Can you convert every line of the entries below into a JSON list of strings, with one string per line and blank lines left out?

Saved dataset entries:

_ _ _ _ _ _ _

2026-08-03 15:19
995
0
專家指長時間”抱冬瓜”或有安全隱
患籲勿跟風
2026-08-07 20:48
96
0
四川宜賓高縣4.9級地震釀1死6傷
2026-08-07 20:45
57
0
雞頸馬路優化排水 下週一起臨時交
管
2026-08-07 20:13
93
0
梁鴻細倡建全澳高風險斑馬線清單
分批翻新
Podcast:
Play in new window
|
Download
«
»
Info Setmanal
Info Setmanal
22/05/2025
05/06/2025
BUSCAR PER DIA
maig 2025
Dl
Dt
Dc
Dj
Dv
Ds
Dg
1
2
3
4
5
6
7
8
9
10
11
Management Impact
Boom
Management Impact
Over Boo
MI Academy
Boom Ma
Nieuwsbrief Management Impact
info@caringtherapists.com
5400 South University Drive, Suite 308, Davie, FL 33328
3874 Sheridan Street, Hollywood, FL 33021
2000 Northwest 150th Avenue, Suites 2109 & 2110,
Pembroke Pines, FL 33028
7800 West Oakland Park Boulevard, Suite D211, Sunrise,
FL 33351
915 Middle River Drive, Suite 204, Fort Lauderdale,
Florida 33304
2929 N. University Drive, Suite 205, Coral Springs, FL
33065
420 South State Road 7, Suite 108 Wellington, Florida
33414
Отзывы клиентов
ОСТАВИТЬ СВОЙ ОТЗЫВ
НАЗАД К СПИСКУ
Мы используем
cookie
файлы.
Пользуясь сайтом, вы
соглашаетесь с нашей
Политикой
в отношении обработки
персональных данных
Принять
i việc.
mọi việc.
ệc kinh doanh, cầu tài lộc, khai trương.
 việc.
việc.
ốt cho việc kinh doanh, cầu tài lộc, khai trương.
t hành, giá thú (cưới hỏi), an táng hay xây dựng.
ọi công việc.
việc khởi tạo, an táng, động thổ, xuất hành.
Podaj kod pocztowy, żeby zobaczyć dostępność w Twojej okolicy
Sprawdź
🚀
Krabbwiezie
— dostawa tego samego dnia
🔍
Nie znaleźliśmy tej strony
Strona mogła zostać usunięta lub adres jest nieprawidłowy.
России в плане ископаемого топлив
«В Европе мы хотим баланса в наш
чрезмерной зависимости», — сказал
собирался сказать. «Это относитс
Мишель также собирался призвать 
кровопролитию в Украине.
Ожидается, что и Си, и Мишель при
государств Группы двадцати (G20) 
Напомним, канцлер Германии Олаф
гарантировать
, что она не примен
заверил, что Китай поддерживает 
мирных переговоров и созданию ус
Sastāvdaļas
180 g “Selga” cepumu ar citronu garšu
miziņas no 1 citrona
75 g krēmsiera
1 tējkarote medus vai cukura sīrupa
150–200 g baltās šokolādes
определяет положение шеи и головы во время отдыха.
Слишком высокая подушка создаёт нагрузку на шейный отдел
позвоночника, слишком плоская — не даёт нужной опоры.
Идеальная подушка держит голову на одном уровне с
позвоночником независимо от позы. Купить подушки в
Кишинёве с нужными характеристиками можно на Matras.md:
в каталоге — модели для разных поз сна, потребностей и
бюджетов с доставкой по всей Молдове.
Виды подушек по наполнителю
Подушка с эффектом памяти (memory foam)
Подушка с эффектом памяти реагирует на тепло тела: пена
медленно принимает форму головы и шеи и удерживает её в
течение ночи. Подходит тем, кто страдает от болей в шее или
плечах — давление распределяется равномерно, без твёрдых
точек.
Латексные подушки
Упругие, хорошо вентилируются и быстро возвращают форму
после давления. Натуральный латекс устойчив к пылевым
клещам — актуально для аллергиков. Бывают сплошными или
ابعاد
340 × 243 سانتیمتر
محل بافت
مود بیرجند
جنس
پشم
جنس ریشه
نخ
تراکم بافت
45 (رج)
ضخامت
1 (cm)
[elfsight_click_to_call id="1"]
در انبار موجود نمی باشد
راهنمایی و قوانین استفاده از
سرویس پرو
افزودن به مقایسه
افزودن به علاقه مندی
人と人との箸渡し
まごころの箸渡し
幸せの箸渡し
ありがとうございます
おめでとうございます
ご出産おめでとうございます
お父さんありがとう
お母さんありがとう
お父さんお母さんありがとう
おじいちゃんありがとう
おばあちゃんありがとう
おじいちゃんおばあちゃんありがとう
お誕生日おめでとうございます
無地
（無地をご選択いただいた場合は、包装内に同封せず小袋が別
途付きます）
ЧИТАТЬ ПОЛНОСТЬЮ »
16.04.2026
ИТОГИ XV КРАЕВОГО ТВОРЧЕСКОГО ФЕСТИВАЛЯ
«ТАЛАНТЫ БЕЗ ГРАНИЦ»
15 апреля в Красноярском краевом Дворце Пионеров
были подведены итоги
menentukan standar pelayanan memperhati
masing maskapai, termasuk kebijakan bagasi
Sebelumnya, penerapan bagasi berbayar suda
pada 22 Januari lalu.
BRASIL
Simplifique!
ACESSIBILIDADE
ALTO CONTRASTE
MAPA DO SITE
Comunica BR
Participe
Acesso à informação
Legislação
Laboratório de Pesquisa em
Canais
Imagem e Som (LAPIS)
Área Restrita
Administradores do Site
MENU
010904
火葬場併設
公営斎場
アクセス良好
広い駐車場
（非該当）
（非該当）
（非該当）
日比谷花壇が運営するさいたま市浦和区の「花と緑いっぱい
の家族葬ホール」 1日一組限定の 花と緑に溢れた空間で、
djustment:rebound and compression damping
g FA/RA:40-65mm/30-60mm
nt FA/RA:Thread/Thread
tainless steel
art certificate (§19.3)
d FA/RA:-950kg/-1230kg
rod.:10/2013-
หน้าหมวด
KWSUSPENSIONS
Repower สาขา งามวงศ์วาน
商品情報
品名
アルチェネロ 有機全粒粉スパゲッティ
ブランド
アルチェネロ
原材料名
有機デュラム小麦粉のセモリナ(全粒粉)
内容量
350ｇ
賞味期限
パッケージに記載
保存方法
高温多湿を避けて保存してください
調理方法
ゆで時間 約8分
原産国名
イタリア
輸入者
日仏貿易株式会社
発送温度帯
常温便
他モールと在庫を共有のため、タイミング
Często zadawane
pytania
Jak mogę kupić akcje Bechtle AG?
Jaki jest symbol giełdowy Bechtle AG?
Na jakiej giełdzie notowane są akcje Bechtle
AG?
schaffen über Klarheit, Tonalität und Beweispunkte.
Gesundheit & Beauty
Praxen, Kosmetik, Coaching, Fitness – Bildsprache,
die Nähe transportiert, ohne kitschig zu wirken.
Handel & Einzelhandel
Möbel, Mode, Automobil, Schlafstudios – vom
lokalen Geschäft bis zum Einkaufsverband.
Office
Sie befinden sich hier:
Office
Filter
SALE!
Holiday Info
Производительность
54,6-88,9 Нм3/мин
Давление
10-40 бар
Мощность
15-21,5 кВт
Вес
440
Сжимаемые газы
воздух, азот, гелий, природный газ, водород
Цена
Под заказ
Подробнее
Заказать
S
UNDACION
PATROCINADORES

_ _ _ _ _ _ _

- _Response area_
[
  "2026-08-03 15:19",
  "995",
  "0",
  "專家指長時間”抱冬瓜”或有安全隱",
  "患籲勿跟風",
  "2026-08-07 20:48",
  "96",
  "0",
  "四川宜賓高縣4.9級地震釀1死6傷",
  "2026-08-07 20:45",
  "57",
  "0",
  "雞頸馬路優化排水 下週一起臨時交",
  "管",
  "2026-08-07 20:13",
  "93",
  "0",
  "梁鴻細倡建全澳高風險斑馬線清單",
  "分批翻新",
  "Podcast:",
  "Play in new window",
  "|",
  "Download",
  "«",
  "»",
  "Info Setmanal",
  "Info Setmanal",
  "22/05/2025",
  "05/06/2025",
  "BUSCAR PER DIA",
  "maig 2025",
  "Dl",
  "Dt",
  "Dc",
  "Dj",
  "Dv",
  "Ds",
  "Dg",
  "1",
  "2",
  "3",
  "4",
  "5",
  "6",
  "7",
  "8",
  "9",
  "10",
  "11",
  "Management Impact",
  "Boom",
  "Management Impact",
  "Over Boo",
  "MI Academy",
  "Boom Ma",
  "Nieuwsbrief Management Impact",
  "info@caringtherapists.com",
  "5400 South University Drive, Suite 308, Davie, FL 33328",
  "3874 Sheridan Street, Hollywood, FL 33021",
  "2000 Northwest 150th Avenue, Suites 2109 & 2110,",
  "Pembroke Pines, FL 33028",
  "7800 West Oakland Park Boulevard, Suite D211, Sunrise,",
  "FL 33351",
  "915 Middle River Drive, Suite 204, Fort Lauderdale,",
  "Florida 33304",
  "2929 N. University Drive, Suite 205, Coral Springs, FL",
  "33065",
  "420 South State Road 7, Suite 108 Wellington, Florida",
  "33414",
  "Отзывы клиентов",
  "ОСТАВИТЬ СВОЙ ОТЗЫВ",
  "НАЗАД К СПИСКУ",
  "Мы используем",
  "cookie",
  "файлы.",
  "Пользуясь сайтом, вы",
  "соглашаетесь с нашей",
  "Политикой",
  "в отношении обработки",
  "персональных данных",
  "Принять",
  "i việc.",
  "mọi việc.",
  "ệc kinh doanh, cầu tài lộc, khai trương.",
  " việc.",
  "việc.",
  "ốt cho việc kinh doanh, cầu tài lộc, khai trương.",
  "t hành, giá thú (cưới hỏi), an táng hay xây dựng.",
  "ọi công việc.",
  "việc khởi tạo, an táng, động thổ, xuất hành.",
  "Podaj kod pocztowy, żeby zobaczyć dostępność w Twojej okolicy",
  "Sprawdź",
  "🚀",
  "Krabbwiezie",
  "— dostawa tego samego dnia",
  "🔍",
  "Nie znaleźliśmy tej strony",
  "Strona mogła zostać usunięta lub adres jest nieprawidłowy.",
  "России в плане ископаемого топлив",
  "«В Европе мы хотим баланса в наш",
  "чрезмерной зависимости», — сказал",
  "собирался сказать. «Это относитс",
  "Мишель также собирался призвать ",
  "кровопролитию в Украине.",
  "Ожидается, что и Си, и Мишель при",
  "государств Группы двадцати (G20) ",
  "Напомним, канцлер Германии Олаф",
  "гарантировать",
  ", что она не примен",
  "заверил, что Китай поддерживает ",
  "мирных переговоров и созданию ус",
  "Sastāvdaļas",
  "180 g “Selga” cepumu ar citronu garšu",
  "miziņas no 1 citrona",
  "75 g krēmsiera",
  "1 tējkarote medus vai cukura sīrupa",
  "150–200 g baltās šokolādes",
  "определяет положение шеи и головы во время отдыха.",
  "Слишком высокая подушка создаёт нагрузку на шейный отдел",
  "позвоночника, слишком плоская — не даёт нужной опоры.",
  "Идеальная подушка держит голову на одном уровне с",
  "позвоночником независимо от позы. Купить подушки в",
  "Кишинёве с нужными характеристиками можно на Matras.md:",
  "в каталоге — модели для разных поз сна, потребностей и",
  "бюджетов с доставкой по всей Молдове.",
  "Виды подушек по наполнителю",
  "Подушка с эффектом памяти (memory foam)",
  "Подушка с эффектом памяти реагирует на тепло тела: пена",
  "медленно принимает форму головы и шеи и удерживает её в",
  "течение ночи. Подходит тем, кто страдает от болей в шее или",
  "плечах — давление распределяется равномерно, без твёрдых",
  "точек.",
  "Латексные подушки",
  "Упругие, хорошо вентилируются и быстро возвращают форму",
  "после давления. Натуральный латекс устойчив к пылевым",
  "клещам — актуально для аллергиков. Бывают сплошными или",
  "ابعاد",
  "340 × 243 سانتیمتر",
  "محل بافت",
  "مود بیرجند",
  "جنس",
  "پشم",
  "جنس ریشه",
  "نخ",
  "تراکم بافت",
  "45 (رج)",
  "ضخامت",
  "1 (cm)",
  "[elfsight_click_to_call id=\"1\"]",
  "در انبار موجود نمی باشد",
  "راهنمایی و قوانین استفاده از",
  "سرویس پرو",
  "افزودن به مقایسه",
  "افزودن به علاقه مندی",
  "人と人との箸渡し",
  "まごころの箸渡し",
  "幸せの箸渡し",
  "ありがとうございます",
  "おめでとうございます",
  "ご出産おめでとうございます",
  "お父さんありがとう",
  "お母さんありがとう",
  "お父さんお母さんありがとう",
  "おじいちゃんありがとう",
  "おばあちゃんありがとう",
  "おじいちゃんおばあちゃんありがとう",
  "お誕生日おめでとうございます",
  "無地",
  "（無地をご選択いただいた場合は、包装内に同封せず小袋が別",
  "途付きます）",
  "ЧИТАТЬ ПОЛНОСТЬЮ »",
  "16.04.2026",
  "ИТОГИ XV КРАЕВОГО ТВОРЧЕСКОГО ФЕСТИВАЛЯ",
  "«ТАЛАНТЫ БЕЗ ГРАНИЦ»",
  "15 апреля в Красноярском краевом Дворце Пионеров",
  "были подведены итоги",
  "menentukan standar pelayanan memperhati",
  "masing maskapai, termasuk kebijakan bagasi",
  "Sebelumnya, penerapan bagasi berbayar suda",
  "pada 22 Januari lalu.",
  "BRASIL",
  "Simplifique!",
  "ACESSIBILIDADE",
  "ALTO CONTRASTE",
  "MAPA DO SITE",
  "Comunica BR",
  "Participe",
  "Acesso à informação",
  "Legislação",
  "Laboratório de Pesquisa em",
  "Canais",
  "Imagem e Som (LAPIS)",
  "Área Restrita",
  "Administradores do Site",
  "MENU",
  "010904",
  "火葬場併設",
  "公営斎場",
  "アクセス良好",
  "広い駐車場",
  "（非該当）",
  "（非該当）",
  "（非該当）",
  "日比谷花壇が運営するさいたま市浦和区の「花と緑いっぱい",
  "の家族葬ホール」 1日一組限定の 花と緑に溢れた空間で、",
  "djustment:rebound and compression damping",
  "g FA/RA:40-65mm/30-60mm",
  "nt FA/RA:Thread/Thread",
  "tainless steel",
  "art certificate (§19.3)",
  "d FA/RA:-950kg/-1230kg",
  "rod.:10/2013-",
  "หน้าหมวด",
  "KWSUSPENSIONS",
  "Repower สาขา งามวงศ์วาน",
  "商品情報",
  "品名",
  "アルチェネロ 有機全粒粉スパゲッティ",
  "ブランド",
  "アルチェネロ",
  "原材料名",
  "有機デュラム小麦粉のセモリナ(全粒粉)",
  "内容量",
  "350ｇ",
  "賞味期限",
  "パッケージに記載",
  "保存方法",
  "高温多湿を避けて保存してください",
  "調理方法",
  "ゆで時間 約8分",
  "原産国名",
  "イタリア",
  "輸入者",
  "日仏貿易株式会社",
  "発送温度帯",
  "常温便",
  "他モールと在庫を共有のため、タイミング",
  "Często zadawane",
  "pytania",
  "Jak mogę kupić akcje Bechtle AG?",
  "Jaki jest symbol giełdowy Bechtle AG?",
  "Na jakiej giełdzie notowane są akcje Bechtle",
  "AG?",
  "schaffen über Klarheit, Tonalität und Beweispunkte.",
  "Gesundheit & Beauty",
  "Praxen, Kosmetik, Coaching, Fitness – Bildsprache,",
  "die Nähe transportiert, ohne kitschig zu wirken.",
  "Handel & Einzelhandel",
  "Möbel, Mode, Automobil, Schlafstudios – vom",
  "lokalen Geschäft bis zum Einkaufsverband.",
  "Office",
  "Sie befinden sich hier:",
  "Office",
  "Filter",
  "SALE!",
  "Holiday Info",
  "Производительность",
  "54,6-88,9 Нм3/мин",
  "Давление",
  "10-40 бар",
  "Мощность",
  "15-21,5 кВт",
  "Вес",
  "440",
  "Сжимаемые газы",
  "воздух, азот, гелий, природный газ, водород",
  "Цена",
  "Под заказ",
  "Подробнее",
  "Заказать",
  "S",
  "UNDACION",
  "PATROCINADORES"
]